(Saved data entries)
════
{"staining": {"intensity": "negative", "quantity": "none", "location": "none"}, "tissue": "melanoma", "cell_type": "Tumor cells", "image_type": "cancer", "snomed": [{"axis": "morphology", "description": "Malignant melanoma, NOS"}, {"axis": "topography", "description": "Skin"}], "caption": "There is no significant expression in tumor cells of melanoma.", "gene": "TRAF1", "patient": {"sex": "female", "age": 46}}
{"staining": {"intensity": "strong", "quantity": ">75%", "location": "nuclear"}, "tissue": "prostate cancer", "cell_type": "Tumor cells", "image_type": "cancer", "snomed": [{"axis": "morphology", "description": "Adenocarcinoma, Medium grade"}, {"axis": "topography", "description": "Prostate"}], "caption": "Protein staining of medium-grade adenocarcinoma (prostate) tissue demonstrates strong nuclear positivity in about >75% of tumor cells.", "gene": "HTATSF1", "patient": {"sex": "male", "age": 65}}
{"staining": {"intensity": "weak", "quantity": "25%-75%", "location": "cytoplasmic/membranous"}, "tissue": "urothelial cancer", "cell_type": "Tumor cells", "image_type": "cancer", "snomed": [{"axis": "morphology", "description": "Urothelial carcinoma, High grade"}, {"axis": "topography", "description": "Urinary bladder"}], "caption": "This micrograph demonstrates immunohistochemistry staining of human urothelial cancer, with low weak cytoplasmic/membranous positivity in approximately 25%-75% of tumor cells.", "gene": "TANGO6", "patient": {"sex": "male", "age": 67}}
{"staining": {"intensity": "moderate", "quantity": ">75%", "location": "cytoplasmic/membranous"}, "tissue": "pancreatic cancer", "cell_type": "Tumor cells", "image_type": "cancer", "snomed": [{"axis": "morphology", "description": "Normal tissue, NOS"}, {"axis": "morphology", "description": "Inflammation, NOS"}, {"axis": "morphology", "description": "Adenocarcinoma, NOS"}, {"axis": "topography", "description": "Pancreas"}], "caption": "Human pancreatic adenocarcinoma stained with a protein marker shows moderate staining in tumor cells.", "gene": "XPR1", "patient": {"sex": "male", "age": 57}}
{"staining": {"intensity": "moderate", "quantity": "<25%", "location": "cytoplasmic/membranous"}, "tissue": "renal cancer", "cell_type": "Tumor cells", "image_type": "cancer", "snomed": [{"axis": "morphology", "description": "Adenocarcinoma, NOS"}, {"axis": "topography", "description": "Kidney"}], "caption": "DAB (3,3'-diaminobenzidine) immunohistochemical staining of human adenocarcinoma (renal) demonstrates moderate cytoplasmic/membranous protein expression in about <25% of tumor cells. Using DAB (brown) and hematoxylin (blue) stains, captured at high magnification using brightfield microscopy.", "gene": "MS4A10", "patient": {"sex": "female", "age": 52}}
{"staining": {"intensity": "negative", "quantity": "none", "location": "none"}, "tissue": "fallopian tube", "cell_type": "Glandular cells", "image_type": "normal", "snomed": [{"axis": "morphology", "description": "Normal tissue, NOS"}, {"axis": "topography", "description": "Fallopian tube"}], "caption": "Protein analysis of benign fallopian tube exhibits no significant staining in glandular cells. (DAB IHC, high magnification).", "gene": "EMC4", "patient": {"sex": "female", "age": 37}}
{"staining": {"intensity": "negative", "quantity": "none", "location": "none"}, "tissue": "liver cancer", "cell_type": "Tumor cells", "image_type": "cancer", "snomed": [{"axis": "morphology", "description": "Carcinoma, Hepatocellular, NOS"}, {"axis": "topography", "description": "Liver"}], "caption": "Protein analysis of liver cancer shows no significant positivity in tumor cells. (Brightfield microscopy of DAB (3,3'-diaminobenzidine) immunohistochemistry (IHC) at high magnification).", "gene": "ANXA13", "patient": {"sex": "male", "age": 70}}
════
> [Problem details] Above are the entries; copy every line among them that contains the word "grade".

> [Task response]
{"staining": {"intensity": "strong", "quantity": ">75%", "location": "nuclear"}, "tissue": "prostate cancer", "cell_type": "Tumor cells", "image_type": "cancer", "snomed": [{"axis": "morphology", "description": "Adenocarcinoma, Medium grade"}, {"axis": "topography", "description": "Prostate"}], "caption": "Protein staining of medium-grade adenocarcinoma (prostate) tissue demonstrates strong nuclear positivity in about >75% of tumor cells.", "gene": "HTATSF1", "patient": {"sex": "male", "age": 65}}
{"staining": {"intensity": "weak", "quantity": "25%-75%", "location": "cytoplasmic/membranous"}, "tissue": "urothelial cancer", "cell_type": "Tumor cells", "image_type": "cancer", "snomed": [{"axis": "morphology", "description": "Urothelial carcinoma, High grade"}, {"axis": "topography", "description": "Urinary bladder"}], "caption": "This micrograph demonstrates immunohistochemistry staining of human urothelial cancer, with low weak cytoplasmic/membranous positivity in approximately 25%-75% of tumor cells.", "gene": "TANGO6", "patient": {"sex": "male", "age": 67}}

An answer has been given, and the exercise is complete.